After the surgery, the patient was released later that same day. After a month of healing, Danielle saw Vaishal Shah, MD, MBBS, MPH, Interim Director of the Sleep Disorders Center, who activated, programmed and adjusted the device over several weeks. She then uses a remote control to turn on the device before going to sleep.

The device has helped decrease her breathing pauses down to twice per hour or lower.

“We've been pleasantly surprised with just the drastic improvement that these kids are getting with this device as compared to their baseline,” says Dr. Hopkins. “Even after they were put on CPAP, their breathing pauses have been less on Inspire^®, and they tolerate it much better than CPAP.”

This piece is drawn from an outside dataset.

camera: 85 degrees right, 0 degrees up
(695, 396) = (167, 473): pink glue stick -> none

Considerations for this patient population

Since the initial surgery in March 2024, Cleveland Clinic has performed several more Inspire^® implantations for pediatric patients with Trisomy 21.

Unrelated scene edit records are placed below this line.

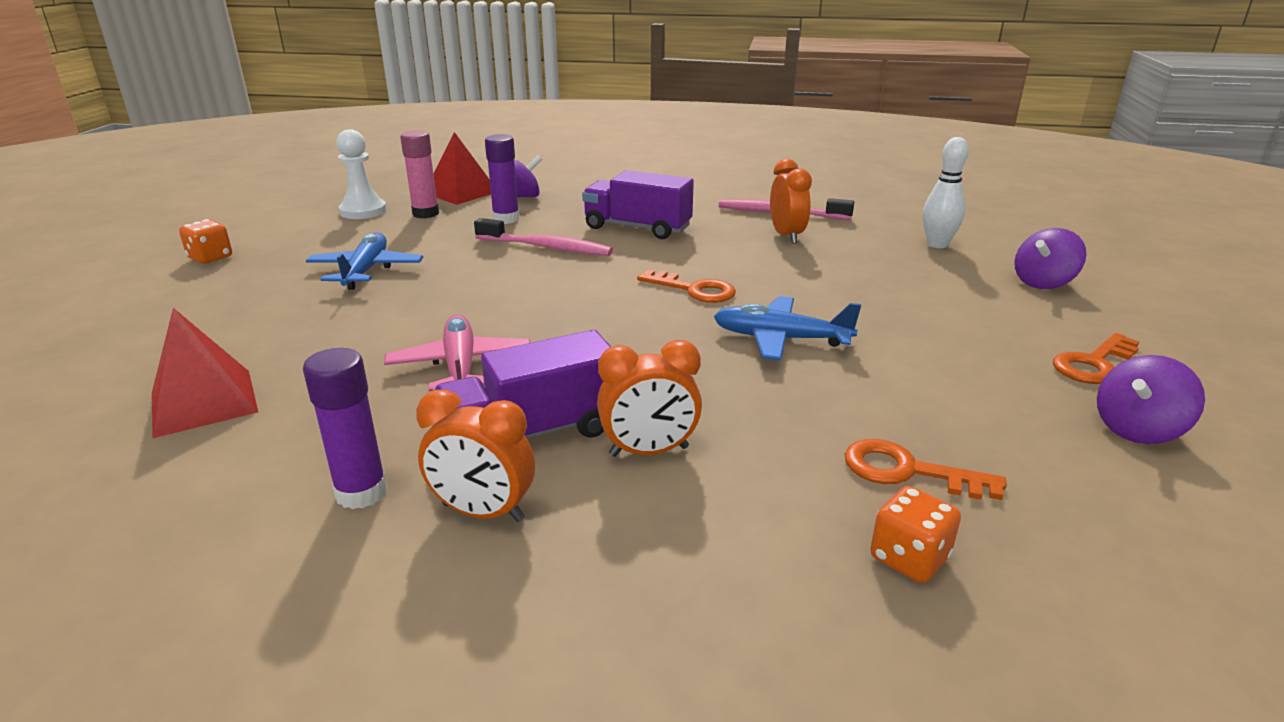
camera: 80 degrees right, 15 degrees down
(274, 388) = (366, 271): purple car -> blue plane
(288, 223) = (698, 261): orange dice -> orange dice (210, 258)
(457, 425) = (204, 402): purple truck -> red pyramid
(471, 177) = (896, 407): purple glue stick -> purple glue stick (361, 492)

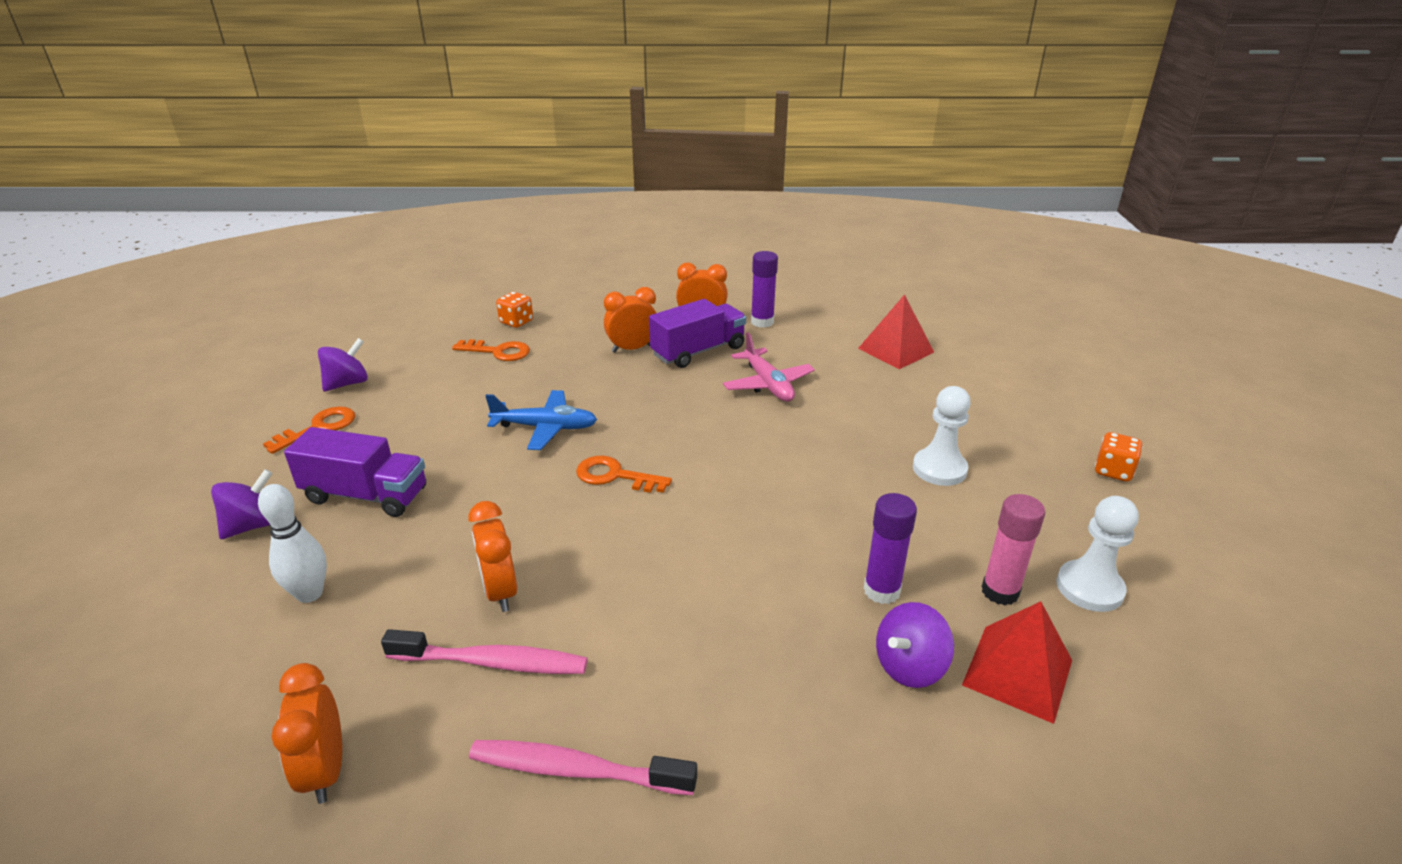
camera: 170 degrees right, 5 degrees up
(366, 271) = (939, 469): blue plane -> white pawn
(546, 247) = (789, 529): pink toothbrush -> pink toothbrush (575, 770)
(637, 228) = (697, 589): purple truck -> purple truck (366, 495)
(857, 193) = (325, 770): none -> orange clock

“All of these patients have responded really well,” says Dr. Hopkins. “All but two of these kids went home the same day, one of the patient’s developmental disabilities were a little more severe and the family wanted to stay overnight, and the other patient was 11 years old, which I believe is the youngest patient to receive the device in the United States and we wanted her to stay a little longer for observation.”

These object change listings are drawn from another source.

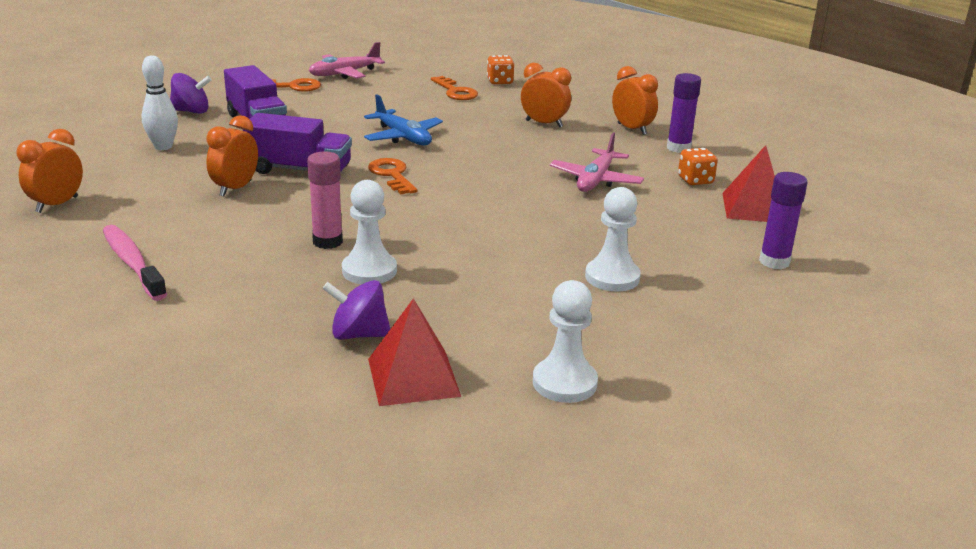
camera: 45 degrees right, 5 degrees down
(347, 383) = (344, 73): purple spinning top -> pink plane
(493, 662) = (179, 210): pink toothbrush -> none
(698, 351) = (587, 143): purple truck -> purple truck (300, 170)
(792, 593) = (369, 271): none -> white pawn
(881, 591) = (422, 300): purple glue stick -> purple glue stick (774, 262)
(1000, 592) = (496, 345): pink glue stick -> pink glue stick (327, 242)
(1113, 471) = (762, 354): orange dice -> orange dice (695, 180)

Very careful consideration by the team was given to the initial patient when selecting her for the procedure.

“We thought she was ideal candidate for Inspire^®,” says Dr. Hopkins. “These kids often have higher body fat percentages, but this patient was not considered obese, she is high functioning, so she’s able to communicate well and let us know if something is working or not and her sleep study was severe enough that we thought this procedure could help with her daytime sleepiness and would have clinically relevant results.”

While the initial patient was considered high functioning, Dr. Hopkins says that cognitive ability should not preclude patients with Trisomy 21 from receiving the device. “In those cases, programming the device might need to be done a little differently,” he explains. “At Cleveland Clinic, we’ve used a drug-induced sleep endoscopy, where instead of programming somebody in the office and getting feedback verbally, we’ll have them go back to sleep and insert an endoscopic camera through their nose to see how the device is working in real-time.”

Looking ahead

Although these pediatric patients are still growing, Dr. Hopkins doesn’t anticipate they will need a revision surgery to readjust the sensor placement. He explains that, while his primary concern initially was the distance between the neck incision and the chest incision, the sensor leads provide considerable redundancy. He also believes that any growth between the neck and chest will not be significant enough to have an impact.

“Most of these 13- and 14-year-old kids with Trisomy 21 are already near full growth at that point already, so we don’t expect the amount of growth – something like six inches – that would be enough to make an impact,” says Dr. Hopkins. “However, like all of the other patients who receive the device, we will have to go back in at some point down the road to replace the battery. They typically last around 10 years, but the next generations of the device will likely have longer battery lives, and the new 5^th generation device only uses a stimulation lead instead of the two leads the 4^th generation has.”

Dr. Hopkins expects the FDA to eventually approve the device for pediatric patients beyond just the ones with Trisomy 21. He says that providers should start thinking about if they have children with OSA or who have had a tonsillectomy/adenoidectomy and are still symptomatic. “I think this is eventually going to be on the table for more populations than just the patients with Trisomy 21,” he says.